**Written task**
Retype the listing, starting at the line that contains "What is the difference" and continuing through the end of the listing. Leave the pictures out of your answer.

[Saved data entries]
##############################

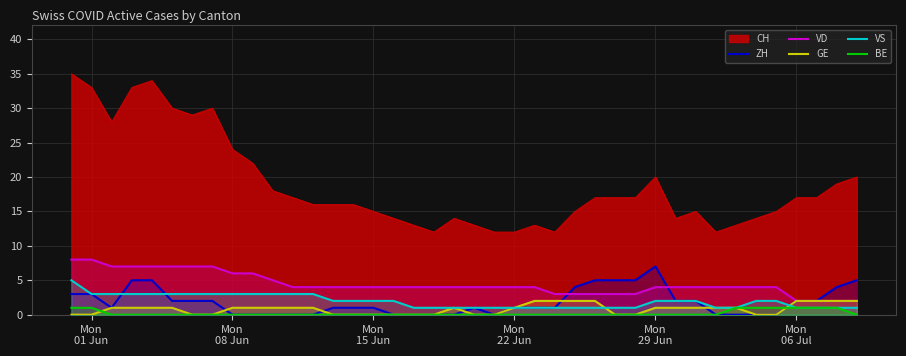

What is the maximum value shown in the chart?

35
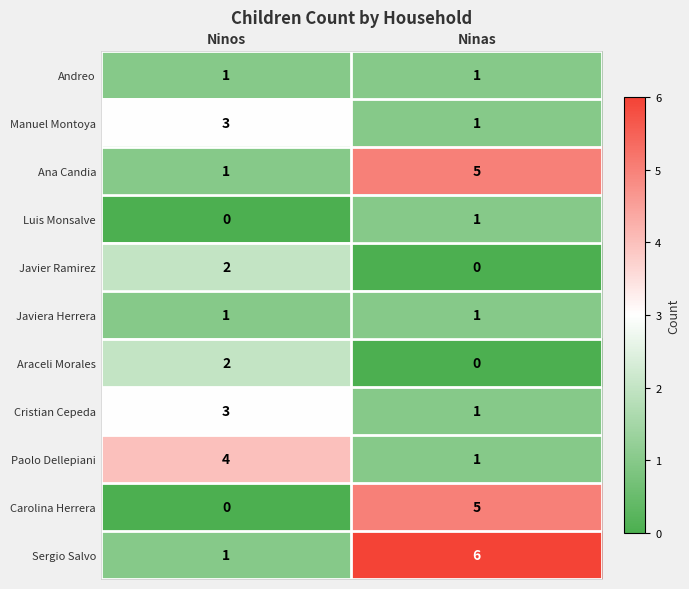

At how many categories does at least one series exceed 2?

2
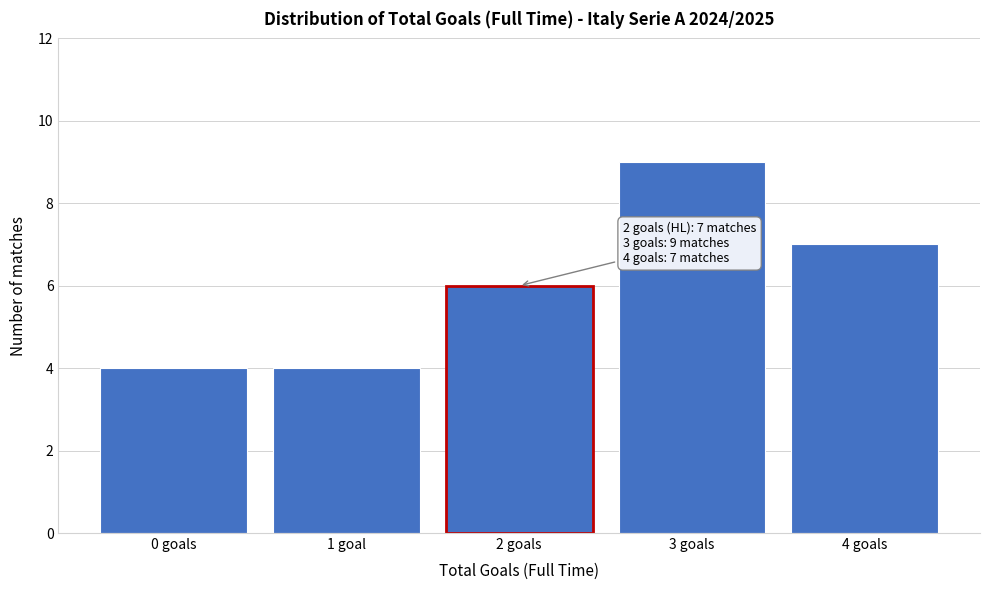

Reading left to right, list all the values displayed in this chart.

4	4	6	9	7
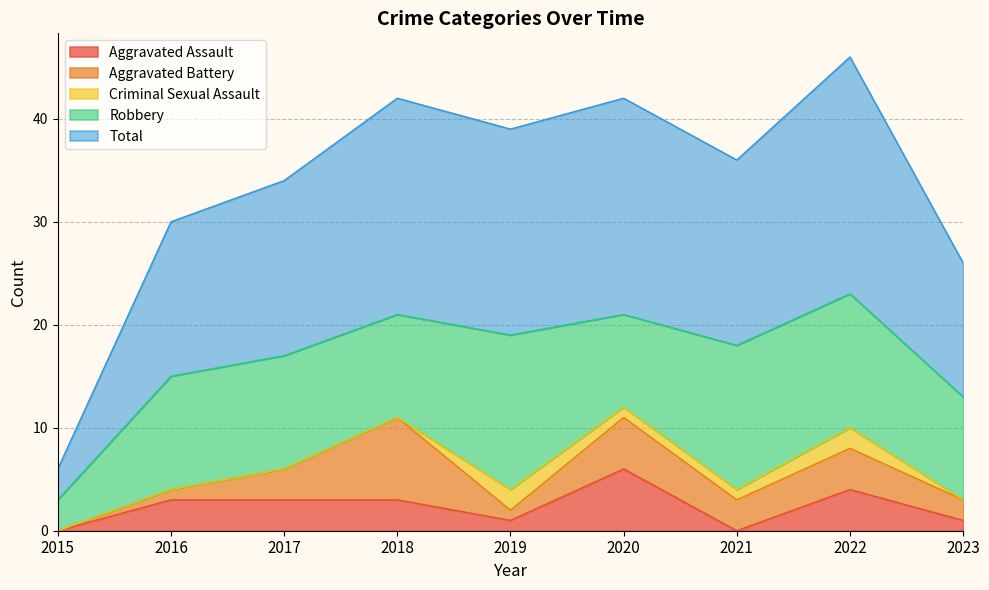

The Total series shows 32 at 2022. True or false?

False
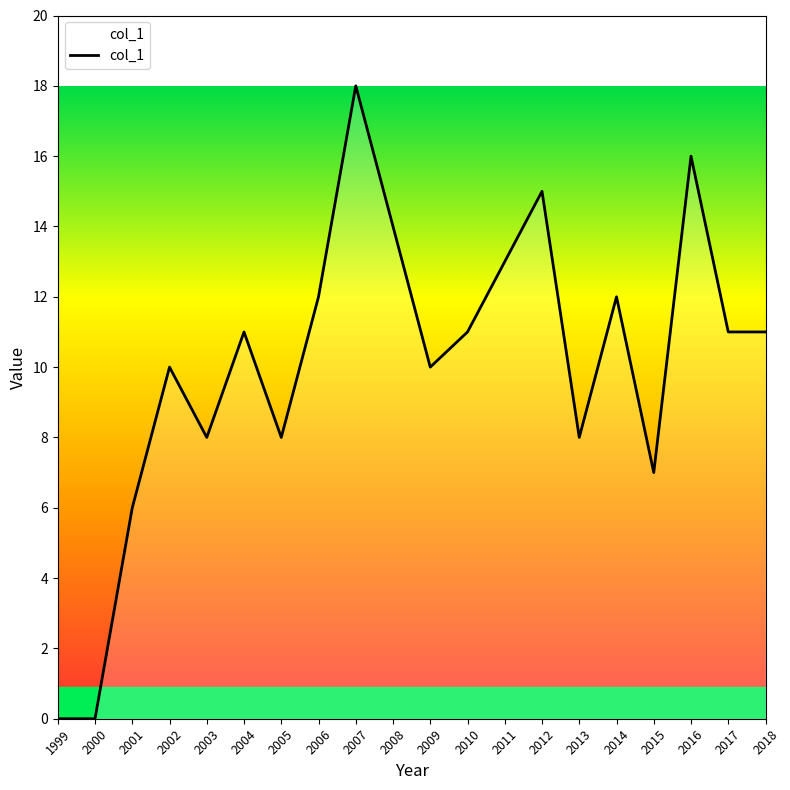

What is the difference between the maximum and minimum values?

18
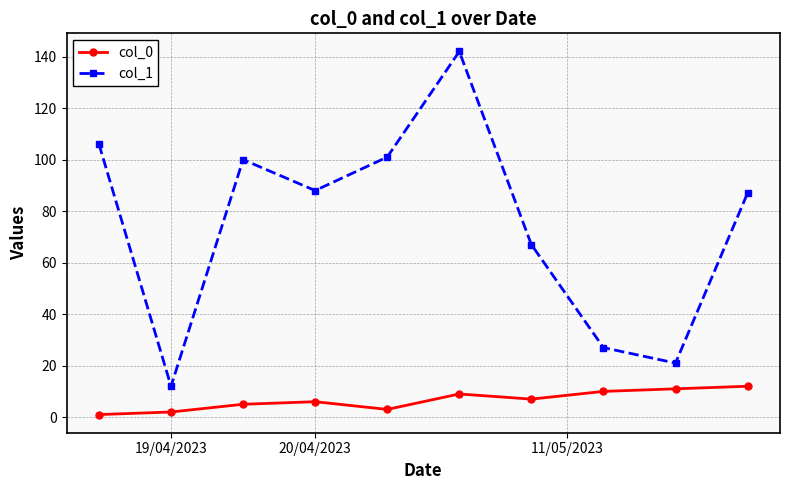

Reading left to right, transcribe all the data shown in this chart.

col_0: 1	2	5	6	3	9	7	10	11	12
col_1: 106	12	100	88	101	142	67	27	21	87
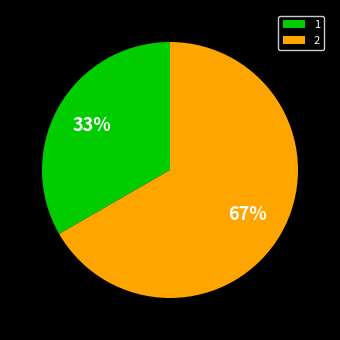

To the nearest percent, what is the combined percentage of 2 and 1?

100%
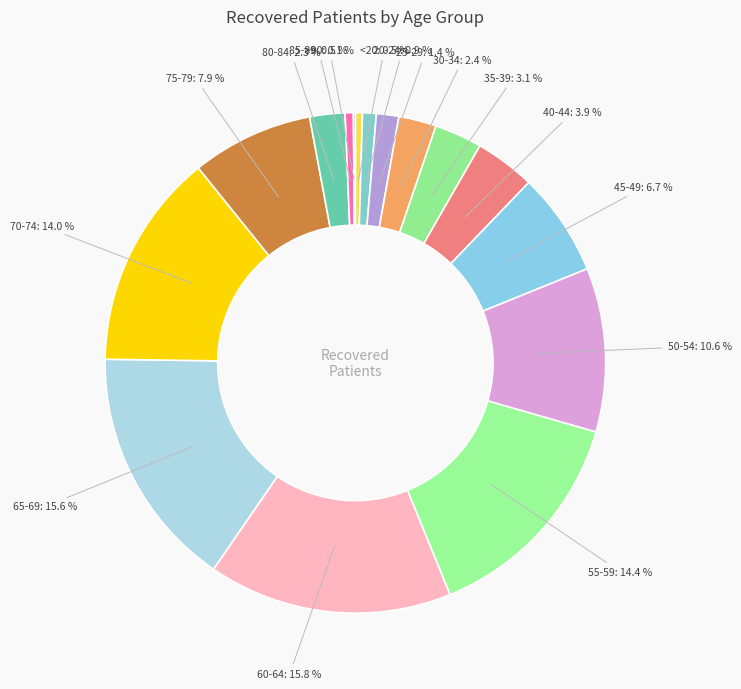

To the nearest percent, what is the average slice percentage?

6%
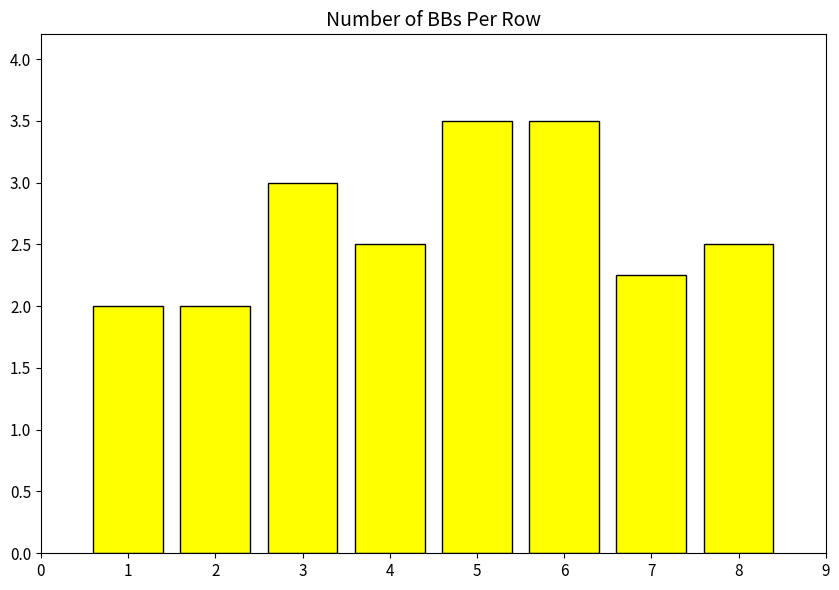

The chart shows a value of 2.5 at 8. True or false?

True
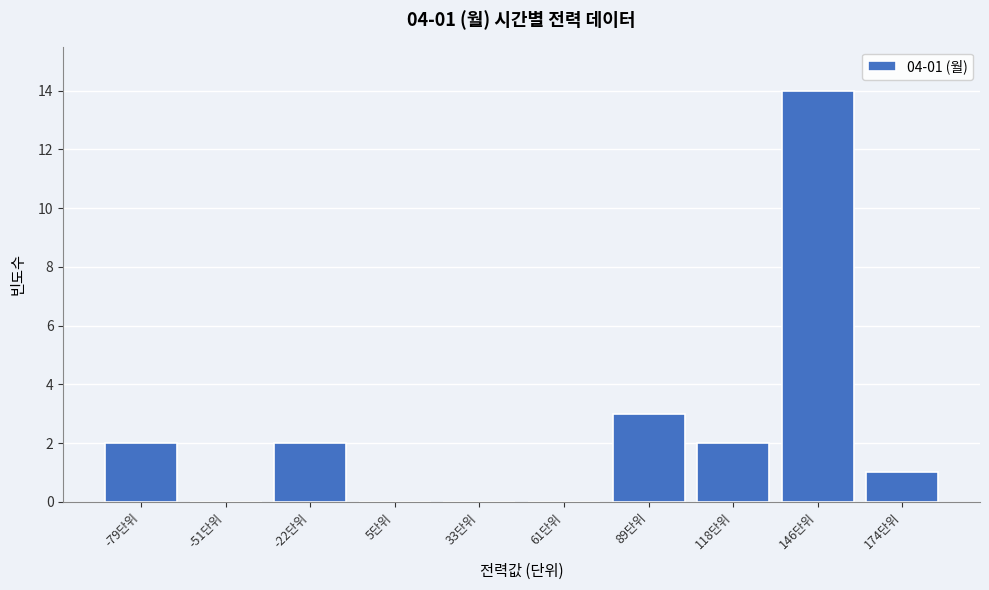

Reading left to right, list all the values displayed in this chart.

-79단위=2	-51단위=0	-22단위=2	5단위=0	33단위=0	61단위=0	89단위=3	118단위=2	146단위=14	174단위=1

##############################

**Output for this exercise**
What is the difference between the maximum and minimum values?

18

Reading left to right, transcribe all the data shown in this chart.

col_0: 1	2	5	6	3	9	7	10	11	12
col_1: 106	12	100	88	101	142	67	27	21	87

To the nearest percent, what is the combined percentage of 2 and 1?

100%

To the nearest percent, what is the average slice percentage?

6%

The chart shows a value of 2.5 at 8. True or false?

True

Reading left to right, list all the values displayed in this chart.

-79단위=2	-51단위=0	-22단위=2	5단위=0	33단위=0	61단위=0	89단위=3	118단위=2	146단위=14	174단위=1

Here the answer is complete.